═════ STUDY MATERIAL

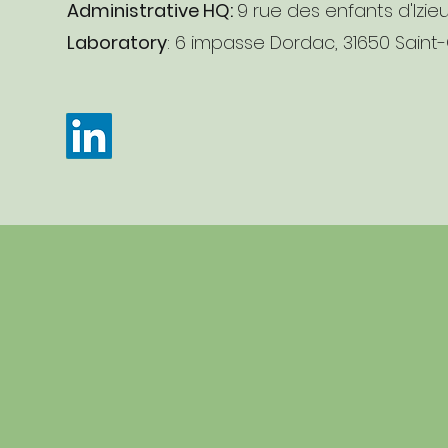
Administrative HQ:
9 rue des enfants d'Izie
Laboratory
: 6 impasse Dordac, 31650 Saint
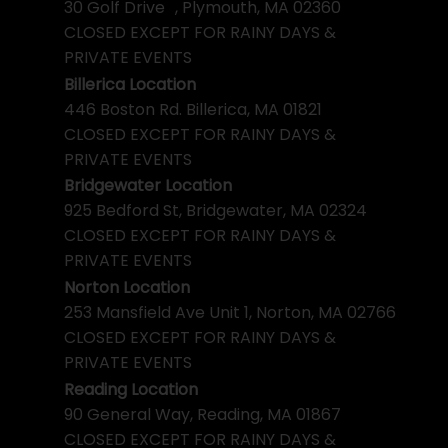
30 Golf Drive , Plymouth, MA 02360
CLOSED EXCEPT FOR RAINY DAYS &
PRIVATE EVENTS
Billerica Location
446 Boston Rd. Billerica, MA 01821
CLOSED EXCEPT FOR RAINY DAYS &
PRIVATE EVENTS
Bridgewater Location
925 Bedford St, Bridgewater, MA 02324
CLOSED EXCEPT FOR RAINY DAYS &
PRIVATE EVENTS
Norton Location
253 Mansfield Ave Unit 1, Norton, MA 02766
CLOSED EXCEPT FOR RAINY DAYS &
PRIVATE EVENTS
Reading Location
90 General Way, Reading, MA 01867
CLOSED EXCEPT FOR RAINY DAYS &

══════════

**PROMPT:**
Copy out every line from the one containing "Bridgewater Location" to the end of the material, both ends included.

**ANSWER BELOW:**
Bridgewater Location
925 Bedford St, Bridgewater, MA 02324
CLOSED EXCEPT FOR RAINY DAYS &
PRIVATE EVENTS
Norton Location
253 Mansfield Ave Unit 1, Norton, MA 02766
CLOSED EXCEPT FOR RAINY DAYS &
PRIVATE EVENTS
Reading Location
90 General Way, Reading, MA 01867
CLOSED EXCEPT FOR RAINY DAYS &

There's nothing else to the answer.